About three years into being diagnosed with lupus, I came across a book called Despite Lupus: How to Live Well with a Chronic Illness by Sarah Gorman. In it, she describes her journey from driven workaholic in deep pain and exhaustion to someone who stopped channelling her identity through work and so regained a measure of life and pain-free existence. She did this by accepting — after a long struggle — her limits and finding a daily pattern that helped her maximise her sense of fulfilment (to the degree she ended up writing a book!).

Her approach was deeply embedded in a coaching framework related to time planning, accessing resources, accepting help and identity change. Most importantly, she acknowledged that she was not offering advice, but simply telling her story. Everyone’s way of managing their condition will be what works for them — and of course, that is what coaching should be.

As Gorman says, she was lucky to have understanding employers, a supportive family and a doctor on call, and not everyone has those ideal conditions. A report published in March 2021 by the Centre for Social Justice illustrated just how far we have to go when it comes to equal access for those with disabilities. And not everyone with a chronic illness who instigates these changes has such a remarkable stabilisation of health as Gorman did.

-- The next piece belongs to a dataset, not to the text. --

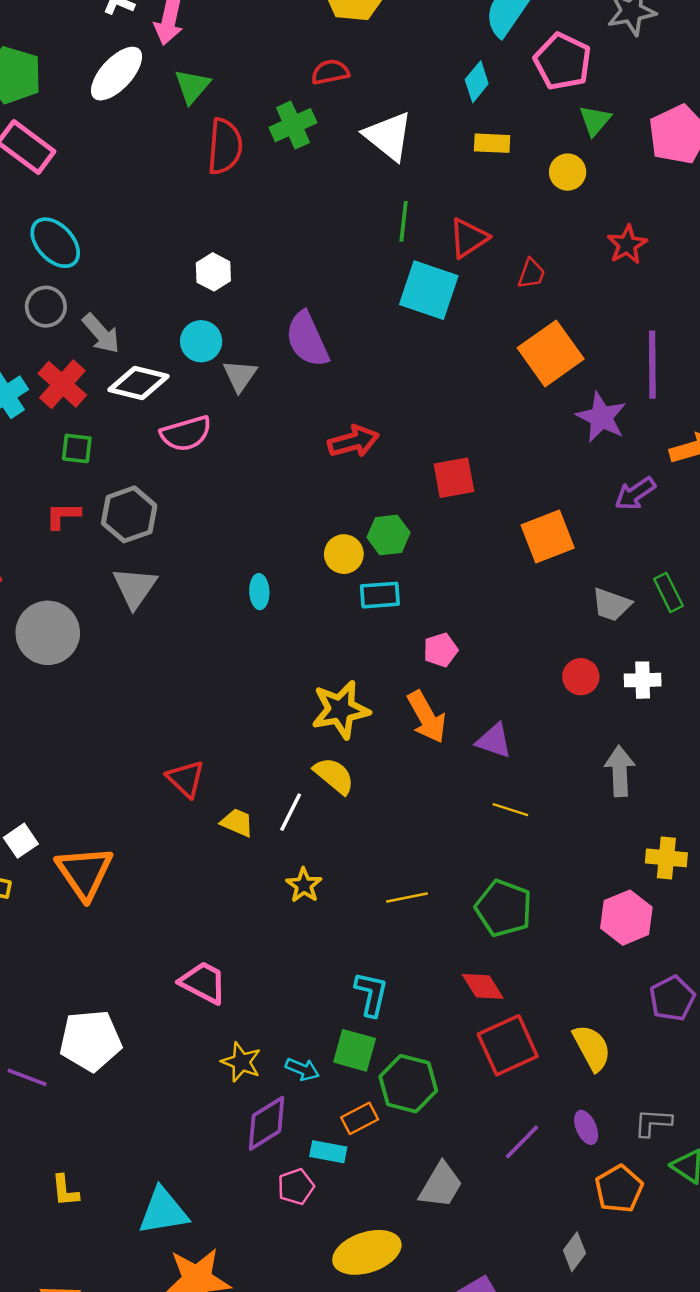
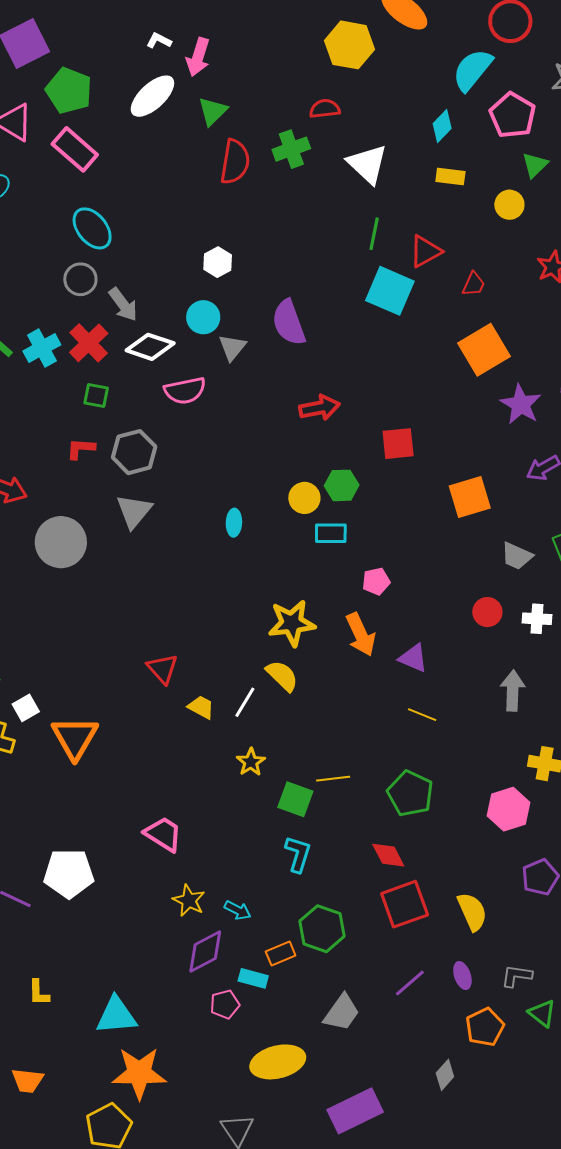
green square: (355, 1050) -> (295, 799), moved

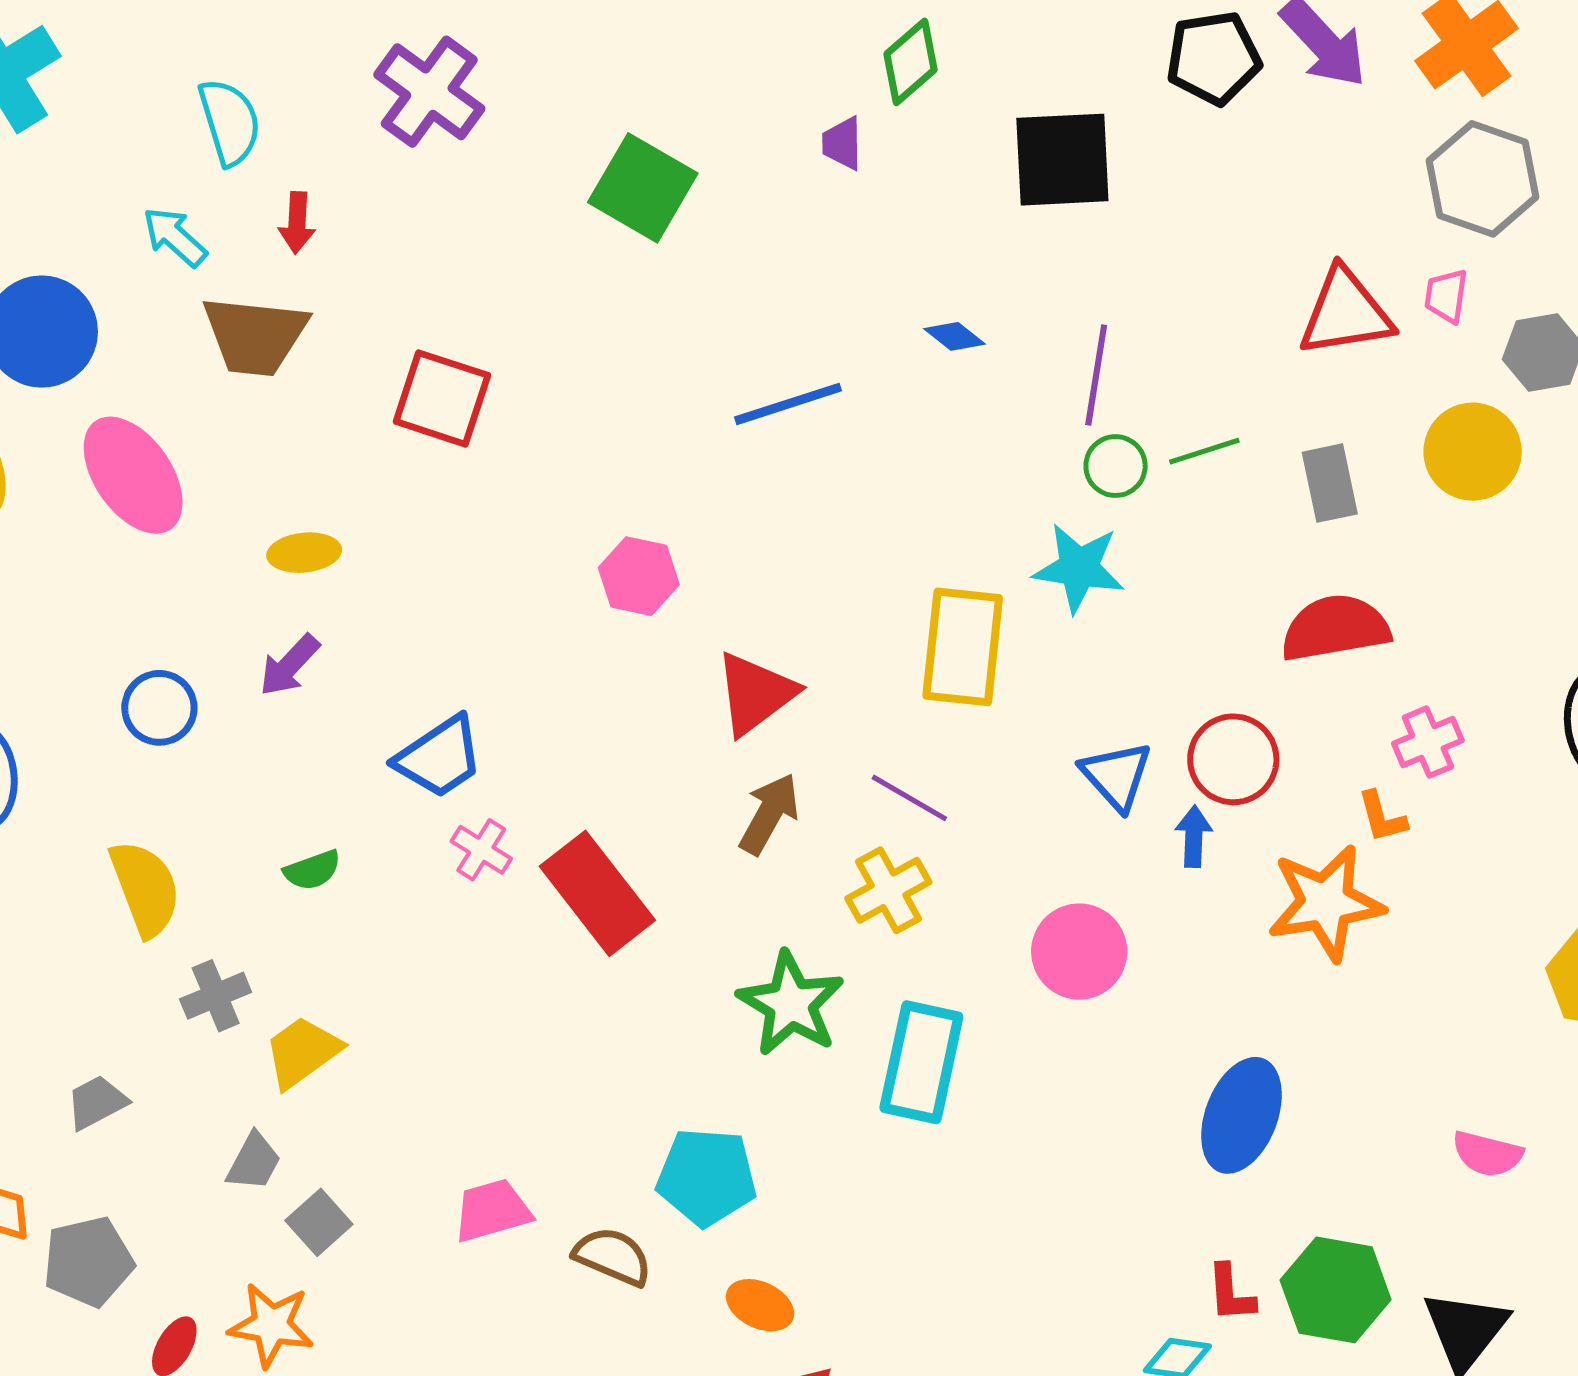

However, I’d argue that by exploring one’s psychological blocks and optimal (for us) life patterns when it comes to chronic illness management, it is possible for anyone to make marginal improvements to their everyday lives which can, in turn, help improve health and quality of life. And maybe more.

I would absolutely acknowledge that finding a good balance is a process of ongoing conscious effort, certainly for me. And letting go can be hard. But listening to our bodies and accepting our limits might just set us on a path to a fulfilling and productive life, even with a chronic illness.